Lyon et ses pauvres
Les dames de charité, les bonnes oeuvres, les patronages, autant d'images d'Epinal qui évoquent le monde de la charité aux XIXe-XXe siècles, mais aussi l'ambivalence des intentions sous-jacentes, entre générosité et bonne conscience. Dans ce domaine, la ville de Lyon semble occuper une place de choix. Au XIXe siècle, les élites locales décernent à leur ville le titre de « Ville des aumônes » ou de « Capitale de la charité ». En effet, la multitude d'oeuvres, présentes sur la place lyonnaise, permet de répondre à toutes les souffrances sociales de l'orphelin à la veuve, en passant par les incurables ou les ouvriers sans logement.

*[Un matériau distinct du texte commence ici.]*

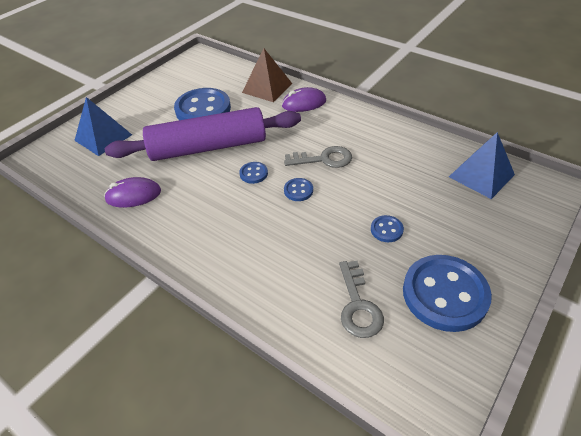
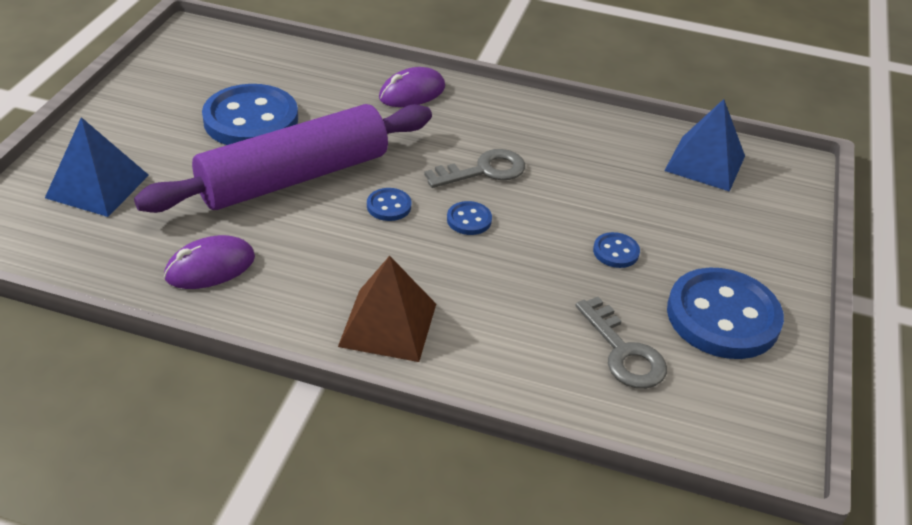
camera: 25 degrees left, 5 degrees down
brown pyramid [242,48,292,102] -> brown pyramid moved to [338,256,436,362]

Par-delà la légende dorée ou noire de l'action caritative, il s'agit d'essayer de dégager les enjeux, les modalités et les acteurs qui se croisent autour de cette question sur une période charnière entre la Révolution française et la Deuxième Guerre mondiale. Le dynamisme lyonnais s'explique, en partie, par les rivalités, mais aussi les complémentarités et les collaborations entre acteurs privés et publics qui se jouent autour de l'assistance aux plus démunis. Des lignes de fracture traversent d'ailleurs les deux camps et évoluent, témoignant d'idéologies et de conceptions différentes. La mise en place d'une politique sociale à la fin du XIXe siècle ne sonne pas, pour autant, le glas de ce dynamisme. L'histoire n'est pas linéaire, ne se résumant pas à l'avènement d'un système public de prise en charge qui triompherait de la bienfaisance privée. Les oeuvres font évoluer leurs pratiques, tandis que les pouvoirs publics mettent à profit les savoir-faire des dames de charité.
Ville où se croisent des sensibilités différentes, Lyon fonctionne comme un laboratoire où s'expérimentent des prises en charge sociales. Capitale de la charité au XIXe siècle, Lyon a été le berceau de nombreuses ONG au XXe siècle, affirmant, ainsi, le poids d'une tradition de solidarité qui fait partie intégrante de l'identité lyonnaise.